Por isso, o déficit das contas públicas é sistemático. Nenhum instrumento normativo, seja em nível constitucional, seja em nível infraconstitucional, é eficaz. O teto de gastos, a âncora fiscal, o corte de despesas, a LRF, a Lei 4.320/64 etc., não saem do papel.
Tudo isso resulta em um sistema semiparlamentarista de governo desde o advento da Constituição Federal de 1988, cujo projeto estava voltado para a implantação do sistema parlamentarista de governo, em substituição ao sistema presidencialista, que não está dando certo em lugar algum do mundo, exceto nos Estados Unidos, onde dois partidos se revezam no poder.
Mas o egoísmo do governante de então fez emplacar o sistema presidencialista dentro de uma Constituição que continha a semente do sistema parlamentarista.
Enquanto não houver uma definição clara do sistema de governo, a balbúrdia orçamentária continuará, tendo como gestores dos recursos financeiros do Estado o Executivo e o Legislativo simultaneamente. Assim, não há orçamento que dê certo.
Nessa mistura de sistemas de governo, o Legislativo, que é um órgão incumbido do controle externo da execução orçamentária com o auxílio do TCU, continuará promovendo a execução parcial do orçamento anual que aprovou, por meio de emendas individuais, inclusive na modalidade de emenda "pix", de transferência acelerada de recursos; emendas de bancada, representando os 26 estados e o Distrito Federal; emendas do relator, incorporadas às emendas individuais; e emendas de comissão, regidas por mera resolução do Congresso Nacional. Amanhã, poderão surgir emendas da maioria parlamentar e da minoria parlamentar, além de emendas das regiões Norte, Nordeste e Centro-Sul etc.
Por derradeiro, para driblar o mecanismo de controle e fiscalização da execução orçamentária, existe uma parafernália de fundos instituídos ao arrepio do art. 165, §9º, inciso II da CF, que reclama a lei complementar para estabelecer as hipóteses de criação de fundos, bem como as condições de seu funcionamento.
A título ilustrativo, podemos citar o fundo partidário, o fundo eleitoral, o fundo nacional de segurança pública, o fundo educacional etc.

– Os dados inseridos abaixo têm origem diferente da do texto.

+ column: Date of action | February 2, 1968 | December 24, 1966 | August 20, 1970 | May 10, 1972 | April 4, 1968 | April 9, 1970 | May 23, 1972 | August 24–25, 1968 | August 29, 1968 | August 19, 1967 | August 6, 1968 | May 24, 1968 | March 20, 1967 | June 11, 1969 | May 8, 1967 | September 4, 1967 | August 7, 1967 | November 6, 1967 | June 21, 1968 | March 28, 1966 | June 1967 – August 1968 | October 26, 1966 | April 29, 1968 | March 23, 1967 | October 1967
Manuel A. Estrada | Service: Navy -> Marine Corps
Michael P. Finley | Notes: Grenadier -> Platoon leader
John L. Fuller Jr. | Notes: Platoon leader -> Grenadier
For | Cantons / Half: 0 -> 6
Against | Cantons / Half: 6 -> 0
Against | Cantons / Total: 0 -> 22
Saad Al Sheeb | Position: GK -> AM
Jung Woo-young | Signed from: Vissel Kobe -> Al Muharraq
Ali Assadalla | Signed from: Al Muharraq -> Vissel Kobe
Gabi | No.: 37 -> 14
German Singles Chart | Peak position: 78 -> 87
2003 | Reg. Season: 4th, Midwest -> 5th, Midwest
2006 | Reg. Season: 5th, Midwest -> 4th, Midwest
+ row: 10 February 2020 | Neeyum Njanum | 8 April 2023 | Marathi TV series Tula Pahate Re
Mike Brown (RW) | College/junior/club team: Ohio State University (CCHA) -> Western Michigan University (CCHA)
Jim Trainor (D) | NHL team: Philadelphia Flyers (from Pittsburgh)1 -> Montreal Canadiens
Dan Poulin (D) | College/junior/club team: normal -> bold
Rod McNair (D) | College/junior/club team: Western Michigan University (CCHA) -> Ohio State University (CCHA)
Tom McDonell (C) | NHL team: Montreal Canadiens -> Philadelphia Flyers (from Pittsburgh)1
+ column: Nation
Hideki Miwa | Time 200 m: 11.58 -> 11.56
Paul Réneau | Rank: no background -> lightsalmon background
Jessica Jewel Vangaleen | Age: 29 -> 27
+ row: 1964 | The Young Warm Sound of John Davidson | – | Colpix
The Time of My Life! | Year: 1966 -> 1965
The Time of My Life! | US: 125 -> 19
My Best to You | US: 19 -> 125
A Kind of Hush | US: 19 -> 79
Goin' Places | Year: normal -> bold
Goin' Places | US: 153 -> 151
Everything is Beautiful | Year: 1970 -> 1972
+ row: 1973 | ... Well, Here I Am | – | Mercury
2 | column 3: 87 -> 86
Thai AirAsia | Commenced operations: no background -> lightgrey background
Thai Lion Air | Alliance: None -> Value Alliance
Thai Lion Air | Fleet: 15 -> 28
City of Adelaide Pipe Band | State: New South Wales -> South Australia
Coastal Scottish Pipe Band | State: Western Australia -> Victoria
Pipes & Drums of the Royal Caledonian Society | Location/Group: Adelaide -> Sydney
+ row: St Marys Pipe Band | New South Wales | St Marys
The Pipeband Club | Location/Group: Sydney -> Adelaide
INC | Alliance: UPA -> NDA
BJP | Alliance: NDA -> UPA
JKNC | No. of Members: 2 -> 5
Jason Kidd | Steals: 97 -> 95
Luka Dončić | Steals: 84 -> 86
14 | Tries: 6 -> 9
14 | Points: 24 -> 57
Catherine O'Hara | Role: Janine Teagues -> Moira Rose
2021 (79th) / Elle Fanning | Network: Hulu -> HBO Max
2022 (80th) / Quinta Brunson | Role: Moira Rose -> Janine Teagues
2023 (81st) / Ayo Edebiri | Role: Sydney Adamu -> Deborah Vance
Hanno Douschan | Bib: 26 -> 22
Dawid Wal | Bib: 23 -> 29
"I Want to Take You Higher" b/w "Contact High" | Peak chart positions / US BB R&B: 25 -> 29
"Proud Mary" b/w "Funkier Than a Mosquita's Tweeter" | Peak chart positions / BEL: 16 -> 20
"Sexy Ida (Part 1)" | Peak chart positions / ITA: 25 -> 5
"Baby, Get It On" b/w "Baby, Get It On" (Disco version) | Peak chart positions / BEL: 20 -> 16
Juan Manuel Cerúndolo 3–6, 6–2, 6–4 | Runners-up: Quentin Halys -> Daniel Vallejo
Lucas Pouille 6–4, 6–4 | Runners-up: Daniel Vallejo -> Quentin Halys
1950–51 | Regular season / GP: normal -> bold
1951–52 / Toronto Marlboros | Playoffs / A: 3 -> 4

Os fundos existentes na data da promulgação da Constituição de 1988 deveriam ter sido extintos à luz do art. 36 do ADCT. Não só foram mantidos, como também outros fundos são criados periodicamente. Esses fundos são os ralos por onde desaparecem os recursos financeiros públicos.
De fundo em fundo, o nosso orçamento anual vai parando no fundo do poço.
Dentro dessa realidade, que ninguém quer reconhecer, falar em plano de corte de despesas é uma piada. Aliás, enquanto se fala em cortes, estão aumentando as despesas de custeio, inchando a máquina governamental.